Despite broad-spectrum antibiotic therapy, the chest radiographs did not change. Given the lack of radiographic improvement while receiving antibiotics and no definitive source of infection at bronchoscopy the diagnosis of MPC was considered. Planar [Tcsup99m]-MDP scintigraphy was performed. Three hours after the intravenous administration of 925 M Bq (25 mCi) [Tcsup99m]-MDP plannar images of the head/neck, chest, abdomen, and extremities were obtained, revealing diffuse, increased uptake of the radiotracer in the thorax bilaterally forward both anterior and posterior views, predominantly in the upper lobes and in the stomach (Fig 1) Using a gamma camera (Vision 1024R Summit Nuclear, Twinsburg, Ohio) SPECT investigation of the chest was performed, collecting accounts for 20 to 25 s in each of 64 angles athwart 360 [degrees]. The SPECT images rebuilded in the axial, sagittal, and coronal planes verified that the increased thoracic radiotracer activity seen forward planar images was in the lung parenchyma (Fig 2) and not in the surrounding chest wall.
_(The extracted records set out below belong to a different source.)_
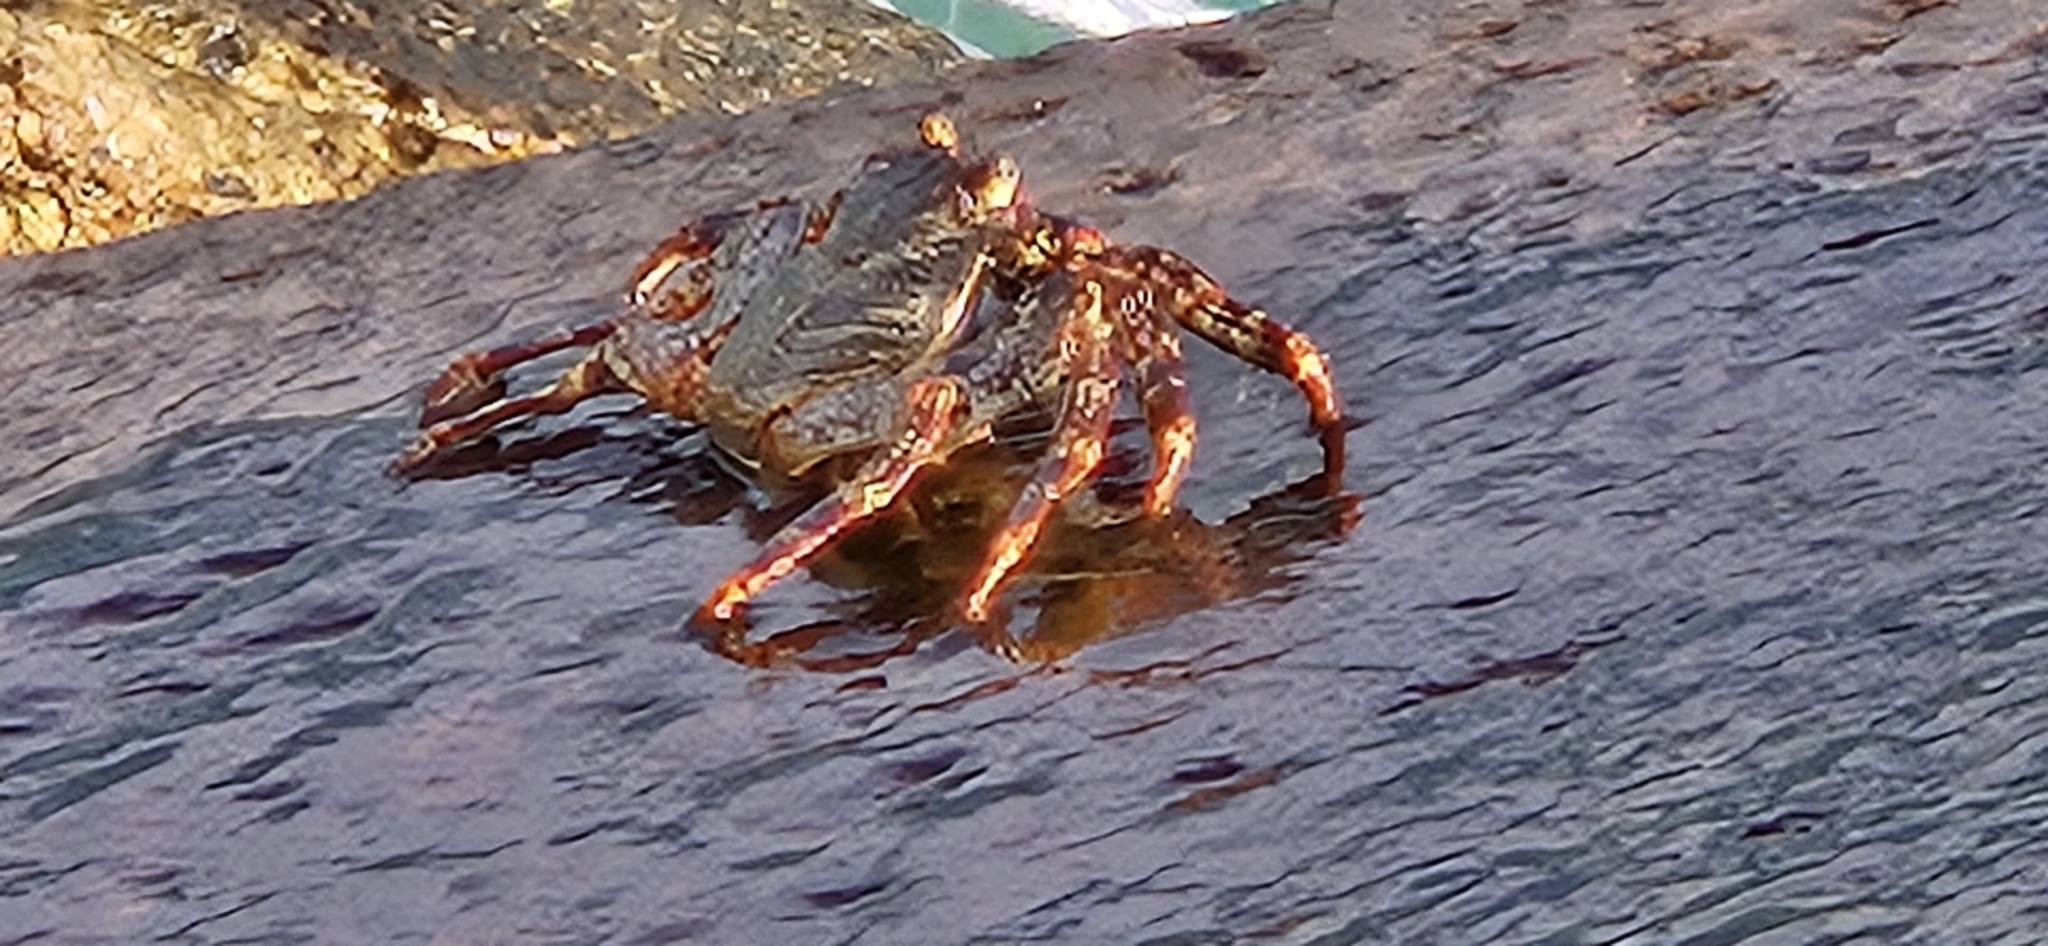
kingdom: Animalia
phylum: Arthropoda
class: Malacostraca
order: Decapoda
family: Grapsidae
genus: Grapsus
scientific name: Grapsus grapsus
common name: Sally lightfoot
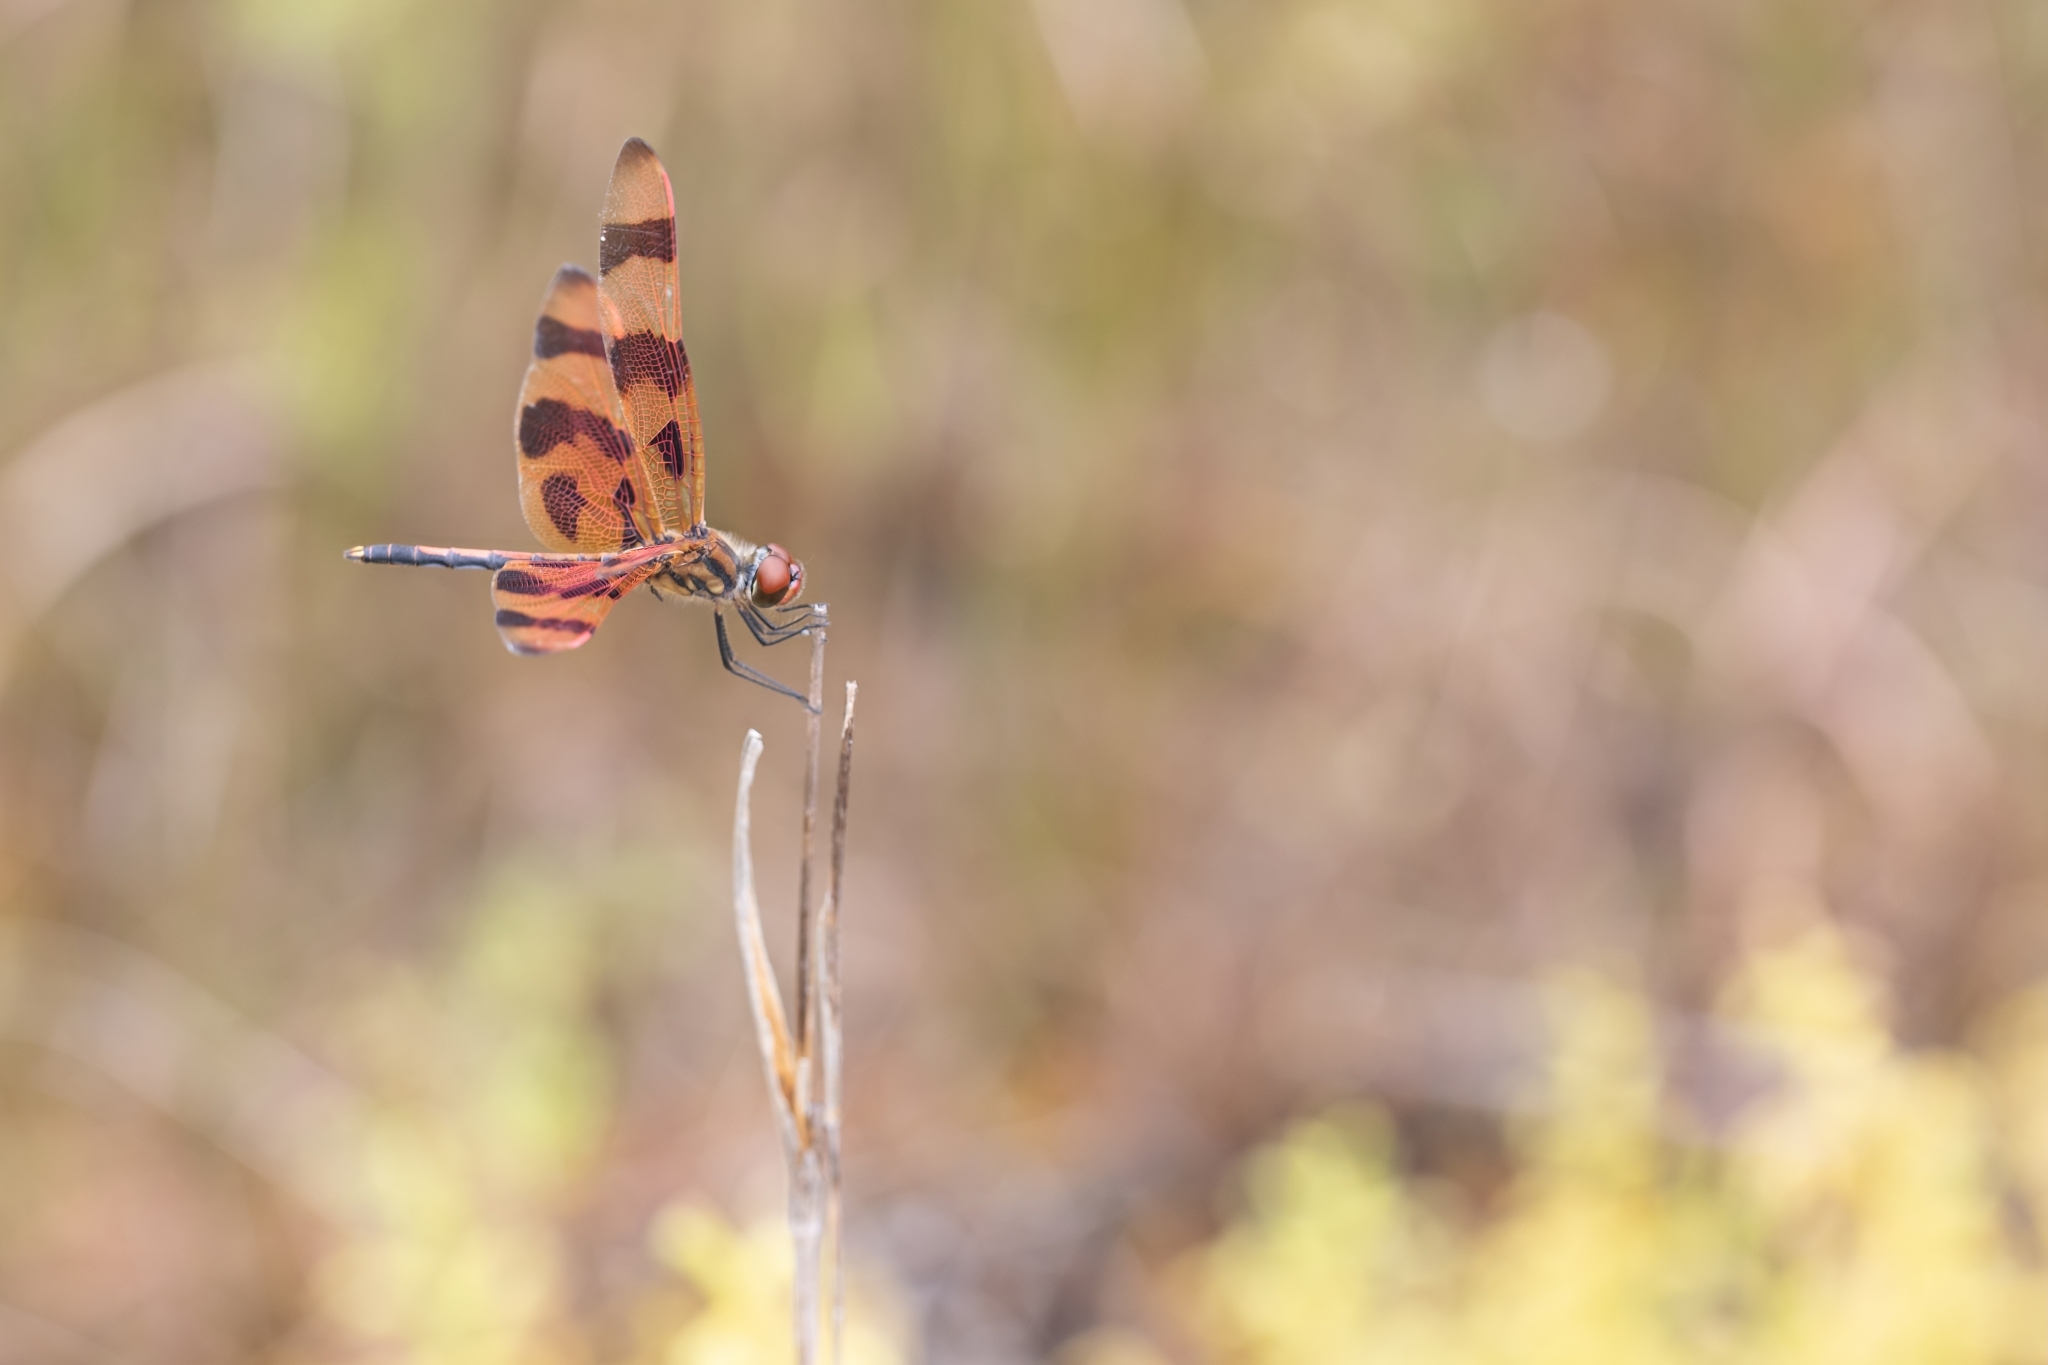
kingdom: Animalia
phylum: Arthropoda
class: Insecta
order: Odonata
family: Libellulidae
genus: Celithemis
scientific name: Celithemis eponina
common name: Halloween pennant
A noncontrast-enhanced chest CT performed forward a scanner (CT/T 9800, GE Medical regularitys Milwaukee) demonstrated multiple calcified pulmonary nodules, predominantly in the upper lobes measuring 2 to 11 mm focal areas of nodular parenchymal abnormality without calcification, and scattered reticular abnormality from first to last the less involved lung (Fig 3) Scattered punctate calcification was also at hand throughout the soft tissues of the chest wall. The final pathology report from bronchoscopic biopsy specimen subsequently demonstrated calcification with alveolar fibrosis. No cause for the patient's excitement was identified.